For every iteration of the taxonomy, Cui, Shrouty, and team develop and extend the taxonomy developed from the previous iteration. When new versions are created, operations like adding a new node, renaming an existing node, deleting a node, and merging two or more nodes are performed with heuristic rules.
Adding to the taxonomy
Before a new topic is added to the taxonomy, the Content Engineering team first sends out candidate terms to its content, legal, and other divisions for review. Then, using an AI system called Neural Taxonomy Expansion (NTE) — which is used in production for taxonomy expansion projects within Pinterest — the likelihoods of the existing node as well as that of the parent candidate terms are predicted. The predicted parents are reviewed manually to ensure the taxonomy is of high quality, after which the nodes are added to the current taxonomy in WebProtégé by taxonomists.
In future work, Cui, Shrouty, and colleagues intend to work toward building new types of relationships among entities automatically in the taxonomy and associate attributes. “Moving forward, we’re excited to keep evolving how we capture and understand trends in a more timely and systematic manner,” they wrote.
Pinterest employs machine learning across its business — not strictly for taxonomic purposes.

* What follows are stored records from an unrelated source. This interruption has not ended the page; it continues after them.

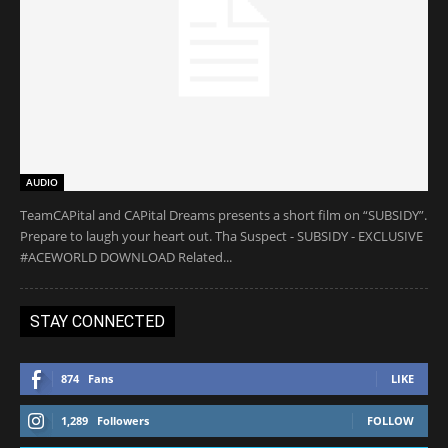
AUDIO
TeamCAPital and CAPital Dreams presents a short film on “SUBSIDY”.
Prepare to laugh your heart out. Tha Suspect - SUBSIDY - EXCLUSIVE
#ACEWORLD DOWNLOAD Related...
STAY CONNECTED
874
Fans
LIKE
1,289
Followers
FOLLOW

Last October, the company revealed it leveraged AI that identifies and hides content displaying, rationalizing, or encouraging self-injury to achieve an 88% reduction in reports of such content. Lens, Pinterest’s AI online/offline visual search tool that identifies things captured from Pins or by a smartphone and suggests related themes and products, can now recognize 2.5 billion home and fashion objects. And as early as 2015, Pinterest began using AI to surface Related Pins, or Pins tangentially relevant to those visually above them on the web and mobile.